* Document text:
....

Poco has today unveiled two new phones to bolster its global lineup: the Poco F4 and Poco X4 GT.
Like most Poco phones, these are mid-range monsters, with specs focussed on performance, charging speed, and display quality – all of which impress for the price point.
The F4 is especially exciting, because its predecessor – the Poco F3 – was one of the best mid-range phones of 2021, and a smash hit for Poco, selling over 2 million units. The new phone looks impressive too, with an upgraded 64Mp camera, 67W fast charging, and brighter 120Hz AMOLED display.
But fans considering an upgrade may be hung up on one specific detail: for a company that’s all about performance, it’s downright strange that the F4 uses the exact same Snapdragon 870 chip as the F3 did a year ago. That might be especially concerning for fans since the phone is £50/€50 more than its predecessor, at £379/€399.

Poco / Qualcomm
We were as flummoxed as anyone, so given the chance we put it to Kevin Qiu, the head of Poco Global, to find out why – and it turns out it’s Qualcomm’s fault.

....

* Exercise instructions:
Copy out the full article above on the launch of the Poco F4 and Poco X4 GT, word for word from its first line to its last.

* Supplied data:
....

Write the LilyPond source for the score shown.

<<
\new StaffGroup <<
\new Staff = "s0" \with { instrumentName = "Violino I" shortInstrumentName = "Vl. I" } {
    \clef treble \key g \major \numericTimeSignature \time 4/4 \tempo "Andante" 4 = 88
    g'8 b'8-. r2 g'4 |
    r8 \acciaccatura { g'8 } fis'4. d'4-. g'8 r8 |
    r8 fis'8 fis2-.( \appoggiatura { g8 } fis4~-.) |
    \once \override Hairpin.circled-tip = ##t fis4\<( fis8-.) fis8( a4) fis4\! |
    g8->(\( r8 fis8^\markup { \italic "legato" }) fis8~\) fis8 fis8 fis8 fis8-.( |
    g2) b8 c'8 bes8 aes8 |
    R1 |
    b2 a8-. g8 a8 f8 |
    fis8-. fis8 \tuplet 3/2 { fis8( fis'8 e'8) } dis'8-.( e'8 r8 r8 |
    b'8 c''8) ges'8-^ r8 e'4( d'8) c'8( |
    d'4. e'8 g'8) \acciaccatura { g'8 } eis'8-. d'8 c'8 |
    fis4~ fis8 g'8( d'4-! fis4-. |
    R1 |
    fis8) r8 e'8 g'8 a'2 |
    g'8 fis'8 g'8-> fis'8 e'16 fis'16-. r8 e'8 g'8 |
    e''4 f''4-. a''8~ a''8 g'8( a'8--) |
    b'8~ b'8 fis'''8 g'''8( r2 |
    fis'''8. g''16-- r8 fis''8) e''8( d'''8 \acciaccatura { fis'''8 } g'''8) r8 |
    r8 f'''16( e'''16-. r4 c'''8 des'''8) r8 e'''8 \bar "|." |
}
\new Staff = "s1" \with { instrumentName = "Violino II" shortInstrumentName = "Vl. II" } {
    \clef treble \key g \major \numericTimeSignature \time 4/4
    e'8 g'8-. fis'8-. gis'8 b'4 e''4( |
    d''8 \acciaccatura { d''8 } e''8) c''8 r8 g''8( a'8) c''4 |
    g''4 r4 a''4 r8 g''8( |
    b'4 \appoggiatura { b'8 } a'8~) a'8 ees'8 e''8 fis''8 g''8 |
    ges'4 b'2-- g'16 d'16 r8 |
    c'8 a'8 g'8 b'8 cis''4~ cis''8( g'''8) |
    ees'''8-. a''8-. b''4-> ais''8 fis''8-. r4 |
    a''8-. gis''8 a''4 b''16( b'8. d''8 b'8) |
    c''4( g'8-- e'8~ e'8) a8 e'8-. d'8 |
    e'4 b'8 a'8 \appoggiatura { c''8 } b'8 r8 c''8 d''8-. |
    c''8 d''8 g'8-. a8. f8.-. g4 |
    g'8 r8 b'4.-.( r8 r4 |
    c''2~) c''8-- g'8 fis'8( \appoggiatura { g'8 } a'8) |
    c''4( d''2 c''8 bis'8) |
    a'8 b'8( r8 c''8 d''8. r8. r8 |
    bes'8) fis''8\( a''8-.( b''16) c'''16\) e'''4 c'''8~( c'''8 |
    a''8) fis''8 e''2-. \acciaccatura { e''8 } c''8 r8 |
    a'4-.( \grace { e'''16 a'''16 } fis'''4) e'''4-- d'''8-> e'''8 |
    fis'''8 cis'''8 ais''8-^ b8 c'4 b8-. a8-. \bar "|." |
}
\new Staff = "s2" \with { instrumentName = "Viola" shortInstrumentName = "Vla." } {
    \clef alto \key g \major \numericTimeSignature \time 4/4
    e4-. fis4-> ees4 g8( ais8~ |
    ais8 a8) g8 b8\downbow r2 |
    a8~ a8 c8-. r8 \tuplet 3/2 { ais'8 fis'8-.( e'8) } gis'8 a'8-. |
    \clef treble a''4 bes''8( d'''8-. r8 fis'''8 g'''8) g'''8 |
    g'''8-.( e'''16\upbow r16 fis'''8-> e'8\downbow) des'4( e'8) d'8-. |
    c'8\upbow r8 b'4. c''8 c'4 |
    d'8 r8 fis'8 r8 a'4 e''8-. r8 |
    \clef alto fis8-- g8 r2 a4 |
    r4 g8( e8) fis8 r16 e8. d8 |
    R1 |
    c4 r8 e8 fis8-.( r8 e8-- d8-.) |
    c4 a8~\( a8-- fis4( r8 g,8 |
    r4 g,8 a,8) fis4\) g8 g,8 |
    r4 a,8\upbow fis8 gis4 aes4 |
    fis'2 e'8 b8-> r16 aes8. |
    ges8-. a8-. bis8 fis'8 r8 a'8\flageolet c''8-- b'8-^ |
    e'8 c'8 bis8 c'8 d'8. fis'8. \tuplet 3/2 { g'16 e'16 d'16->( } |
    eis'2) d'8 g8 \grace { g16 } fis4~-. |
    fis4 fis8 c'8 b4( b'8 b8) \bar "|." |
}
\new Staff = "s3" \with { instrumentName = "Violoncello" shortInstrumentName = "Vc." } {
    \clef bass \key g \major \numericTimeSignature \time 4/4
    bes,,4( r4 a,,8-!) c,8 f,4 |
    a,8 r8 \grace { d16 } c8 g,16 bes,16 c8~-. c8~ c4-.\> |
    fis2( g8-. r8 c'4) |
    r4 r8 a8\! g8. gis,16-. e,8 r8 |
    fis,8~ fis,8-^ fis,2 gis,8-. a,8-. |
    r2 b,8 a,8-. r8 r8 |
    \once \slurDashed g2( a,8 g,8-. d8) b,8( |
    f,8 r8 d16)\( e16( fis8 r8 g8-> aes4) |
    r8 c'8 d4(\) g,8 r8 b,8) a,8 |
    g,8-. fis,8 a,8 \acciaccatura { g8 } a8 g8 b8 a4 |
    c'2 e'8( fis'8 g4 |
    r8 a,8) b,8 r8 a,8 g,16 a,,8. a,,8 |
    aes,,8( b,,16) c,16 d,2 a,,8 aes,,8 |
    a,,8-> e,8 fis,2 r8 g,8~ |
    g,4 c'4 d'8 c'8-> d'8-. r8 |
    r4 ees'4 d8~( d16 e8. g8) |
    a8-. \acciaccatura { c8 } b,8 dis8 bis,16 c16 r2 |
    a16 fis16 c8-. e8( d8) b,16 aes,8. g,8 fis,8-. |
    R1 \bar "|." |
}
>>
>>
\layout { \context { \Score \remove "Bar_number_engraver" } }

....

* Task answer:
Poco has today unveiled two new phones to bolster its global lineup: the Poco F4 and Poco X4 GT.
Like most Poco phones, these are mid-range monsters, with specs focussed on performance, charging speed, and display quality – all of which impress for the price point.
The F4 is especially exciting, because its predecessor – the Poco F3 – was one of the best mid-range phones of 2021, and a smash hit for Poco, selling over 2 million units. The new phone looks impressive too, with an upgraded 64Mp camera, 67W fast charging, and brighter 120Hz AMOLED display.
But fans considering an upgrade may be hung up on one specific detail: for a company that’s all about performance, it’s downright strange that the F4 uses the exact same Snapdragon 870 chip as the F3 did a year ago. That might be especially concerning for fans since the phone is £50/€50 more than its predecessor, at £379/€399.

Poco / Qualcomm
We were as flummoxed as anyone, so given the chance we put it to Kevin Qiu, the head of Poco Global, to find out why – and it turns out it’s Qualcomm’s fault.